How do you evaluate the conditions of buildings and how do you determine which schools receive work first?
Seattle Public Schools hires a firm to conduct the Facilities Conditions Assessment (FCA), often referred to as “The Meng Report.” This assessment was made in 2014, 2009 and 2006 and provides a comprehensive review of the current status of all district owned school buildings and sites, including any that are vacant or leased to tenants.
The FCA includes descriptions of the condition of building systems, such as the heating and cooling system and the exterior envelope. It also evaluates educational adequacy — how well the current building design and layout supports teaching and learning. The FCA also includes a cost estimate for upgrading each building and infrastructure component to “like new” status.

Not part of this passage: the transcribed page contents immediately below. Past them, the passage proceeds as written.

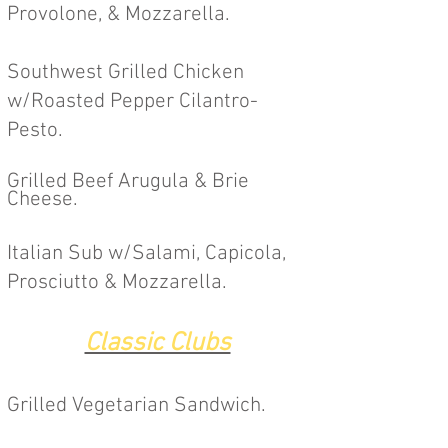
Provolone, & Mozzarella.
Southwest Grilled Chicken
w/Roasted Pepper Cilantro-
Pesto.
Grilled Beef Arugula & Brie
Cheese.
Italian Sub w/Salami, Capicola,
Prosciutto & Mozzarella.
Classic Clubs
Grilled Vegetarian
Sandwich.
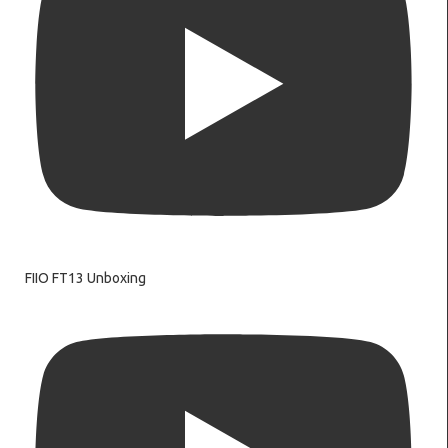
FIIO FT13 Unboxing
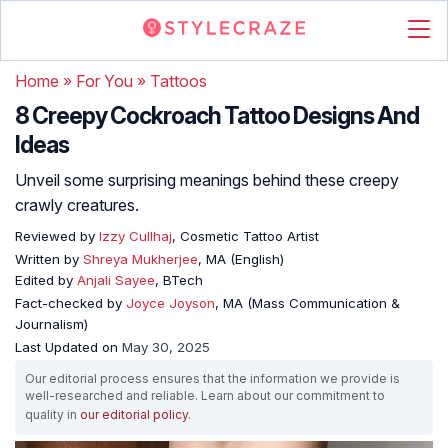
Home
»
For You
»
Tattoos
8 Creepy Cockroach Tattoo Designs And
Ideas
Unveil some surprising meanings behind these creepy
crawly creatures.
Reviewed by
Izzy Cullhaj
, Cosmetic Tattoo Artist
Written by
Shreya Mukherjee
, MA (English)
Edited by
Anjali Sayee
, BTech
Fact-checked by
Joyce Joyson
, MA (Mass Communication &
Journalism)
Last Updated on
May 30, 2025
Our editorial process ensures that the information we provide is
well-researched and reliable. Learn about our commitment to
quality in
our editorial policy
.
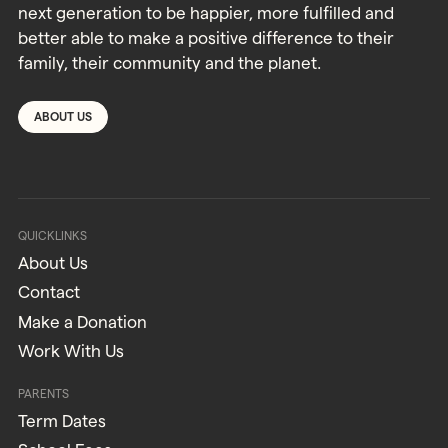
next generation to be happier, more fulfilled and
better able to make a positive difference to their
family, their community and the planet.
ABOUT US
QUICKLINKS
About Us
Contact
Make a Donation
Work With Us
PARENTS
Term Dates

Just as a homeowner creates a list of work to be done at home and prioritizes the projects, so too does the SPS Capital Projects and Planning Department for the district’s 100+ buildings. The highest priority will be buildings which need work to improve conditions to provide safety and security for students and staff.
Visit our Facilities Conditions Assessment webpage.
What is the maintenance and repair backlog?
The backlog of maintenance and repair (BMAR) from the 2014 report (the most recent Facilities Conditions Report) is $508 million. This includes buildings that were under construction at the time of the survey (such as Fairmount Park) and were calculated as their pre-construction BMAR. By the end of BTA III in 2016 and BEX IV in 2019, the BMAR will have been reduced to $324 million, a reduction of 32 percent.
If the BTA IV Capital Levy is approved by Seattle voters in February 2016, the BMAR will be reduced to from $508 million as of 2014 to $247 million by the time all projects are completed in 2022.
What is the “Facilities Master Plan”?
The facilities master plan is a facilities improvement plan. It is designed to move building improvement efforts from a reactive repair program to a data-driven, proactive renovation/building replacement program that supports the educational program. The building improvement program may include renovations of existing facilities and additions to existing buildings. It may also involve construction of new schools to replace outdated ones or to add capacity as enrollment increases.
The 2012 facilities master plan is the latest version and was adopted by the School Board in 2012. It provides planning information for 10 years, to school year 2012-22.